La fin rend cette lecture particuliĂšrement forte. Kateri se retrouve entourĂ©e d’abeilles, dans une image qui fait Ă©cho Ă  Amziah. On peut y voir une forme de passation : elle n’a pas seulement rĂ©cupĂ©rĂ© son activitĂ©, elle est devenue Ă  son tour le centre autour duquel la ruche s’organise.

Mais il y a quelque chose d’assez ironique dans cette succession. Amziah occupait cette position en rassemblant les gens autour de lui, en crĂ©ant de la confiance et de la communautĂ©. Kateri y arrive aprĂšs avoir traversĂ© une spirale de violence et de survie. Elle devient donc, en quelque sorte, la nouvelle reine — mais elle n’arrive pas Ă  cette place de la mĂȘme maniĂšre.

⚖ Une victoire sans rĂ©demption

Ce qui m’a le plus troublĂ©e est la fin du film. Kateri obtient finalement ce qu’elle voulait : elle peut reprendre son activitĂ© et redĂ©marrer son business.

D’une certaine maniĂšre, elle a gagnĂ©. Mais elle ne semble pas vraiment culpabiliser de ce qu’elle a fait pour y parvenir. Le film ne lui impose pas nĂ©cessairement de rĂ©demption ou de vĂ©ritable prise de conscience. Elle avance.

Et c’est lĂ  que le film devient intĂ©ressant dans sa rĂ©flexion sur la nature humaine : les circonstances peuvent-elles faire ressortir une partie de nous que nous ne montrons pas dans un environnement plus sĂ©curisant ?
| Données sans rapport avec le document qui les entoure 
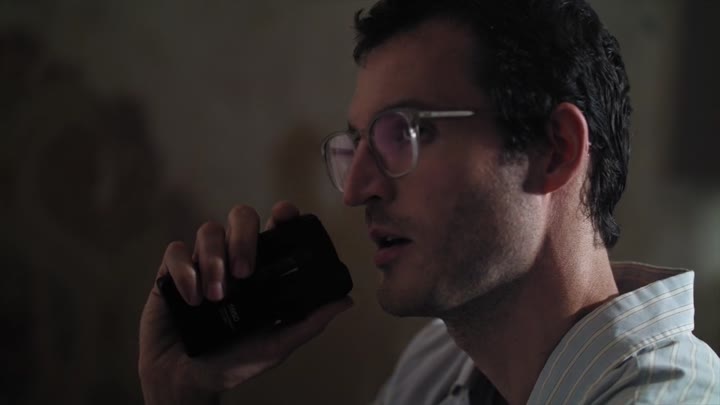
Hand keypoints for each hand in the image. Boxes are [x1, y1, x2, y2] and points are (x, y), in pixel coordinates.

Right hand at [138, 201, 352, 404]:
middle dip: (243, 238)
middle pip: (240, 218)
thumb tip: (346, 301)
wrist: (186, 381)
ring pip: (208, 231)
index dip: (281, 215)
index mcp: (261, 270)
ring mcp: (203, 263)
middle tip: (244, 273)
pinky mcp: (171, 273)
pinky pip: (175, 252)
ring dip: (214, 259)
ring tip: (218, 296)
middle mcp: (233, 260)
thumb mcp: (276, 345)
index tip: (284, 214)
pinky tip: (193, 298)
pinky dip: (185, 271)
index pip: (273, 229)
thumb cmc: (233, 363)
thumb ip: (309, 323)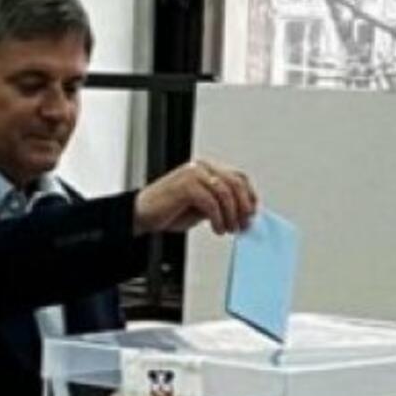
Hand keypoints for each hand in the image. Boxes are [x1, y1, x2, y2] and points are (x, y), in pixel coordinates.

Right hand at [133, 159, 257, 235]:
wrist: (142, 214)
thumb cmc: (170, 211)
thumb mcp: (202, 207)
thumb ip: (221, 205)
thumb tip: (243, 213)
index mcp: (207, 168)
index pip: (238, 177)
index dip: (249, 196)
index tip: (252, 214)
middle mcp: (201, 167)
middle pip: (235, 183)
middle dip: (243, 207)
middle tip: (244, 224)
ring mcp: (193, 174)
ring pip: (226, 193)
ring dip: (232, 215)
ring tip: (230, 229)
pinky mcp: (186, 185)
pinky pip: (211, 202)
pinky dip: (218, 219)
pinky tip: (217, 229)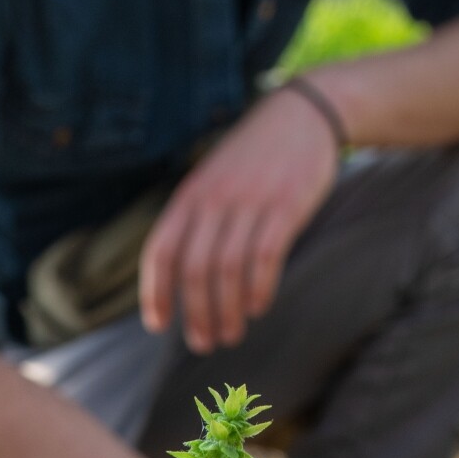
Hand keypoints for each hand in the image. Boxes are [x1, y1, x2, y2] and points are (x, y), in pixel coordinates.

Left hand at [139, 87, 338, 355]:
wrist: (303, 113)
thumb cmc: (252, 158)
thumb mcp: (212, 180)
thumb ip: (194, 220)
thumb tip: (179, 276)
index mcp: (190, 195)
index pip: (161, 250)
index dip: (155, 291)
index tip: (157, 324)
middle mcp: (215, 199)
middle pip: (195, 269)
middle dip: (196, 313)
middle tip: (203, 343)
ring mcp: (250, 201)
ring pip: (229, 269)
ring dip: (228, 310)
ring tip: (230, 335)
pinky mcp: (286, 205)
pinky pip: (267, 256)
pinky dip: (259, 288)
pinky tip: (258, 308)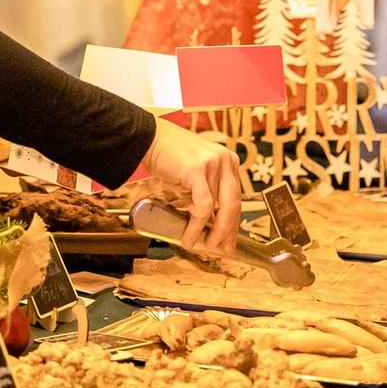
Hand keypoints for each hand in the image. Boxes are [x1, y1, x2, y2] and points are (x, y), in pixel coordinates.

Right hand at [141, 117, 241, 254]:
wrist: (150, 139)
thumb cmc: (170, 155)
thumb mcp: (197, 171)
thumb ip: (208, 189)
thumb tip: (210, 222)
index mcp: (229, 162)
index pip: (237, 198)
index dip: (233, 223)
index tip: (229, 240)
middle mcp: (226, 161)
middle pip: (233, 205)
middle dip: (227, 232)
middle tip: (220, 249)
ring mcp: (213, 164)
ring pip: (219, 209)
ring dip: (209, 232)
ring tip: (197, 244)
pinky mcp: (197, 170)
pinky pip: (203, 206)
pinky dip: (196, 225)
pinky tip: (188, 235)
Avec Amziah, Kateri pouvait dĂ©poser son armure. AprĂšs sa disparition, elle la remet et retourne Ă  une logique de survie. Mais cette fois, elle ne subit plus seulement son environnement : elle est capable d’agir dessus, quel qu’en soit le prix.Le contraste entre les deux parties du film est donc essentiel. On passe d’un univers musical, communautaire et presque chaleureux Ă  une histoire beaucoup plus sombre, violente et moralement ambiguĂ«.

Le miel, qui reprĂ©sentait au dĂ©part la transmission et la possibilitĂ© de construire quelque chose ensemble, finit alors par devenir le moteur d’une transformation.

Kateri entre dans la ruche comme quelqu’un qui cherche une place.

Elle en ressort comme celle qui en prend le contrĂŽle. 

Et c’est probablement cette Ă©volution qui m’est restĂ©e le plus longtemps aprĂšs le film : elle avait enfin trouvĂ© un endroit oĂč elle pouvait dĂ©poser son armure. Mais lorsque ce refuge disparaĂźt, elle la reprend — plus lourdement que jamais, avec une seule prioritĂ© : survivre, Ă  tout prix.